Supplied data Start Marker
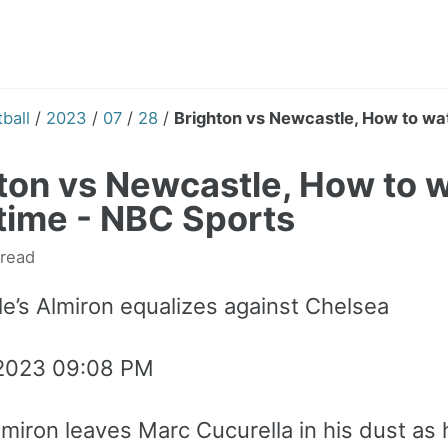
ball
/
2023
/
07
/
28
/
Brighton vs Newcastle, How to watc
ton vs Newcastle, How to wa
 time - NBC Sports
 read
e’s Almiron equalizes against Chelsea
 2023 09:08 PM
lmiron leaves Marc Cucurella in his dust as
Supplied data End Marker
Instruction ▸ The entire listing above, word for word and without pictures, is what should be output.

Answer area ▸
ball
/
2023
/
07
/
28
/
Brighton vs Newcastle, How to watc
ton vs Newcastle, How to wa
 time - NBC Sports
 read
e’s Almiron equalizes against Chelsea
 2023 09:08 PM
lmiron leaves Marc Cucurella in his dust as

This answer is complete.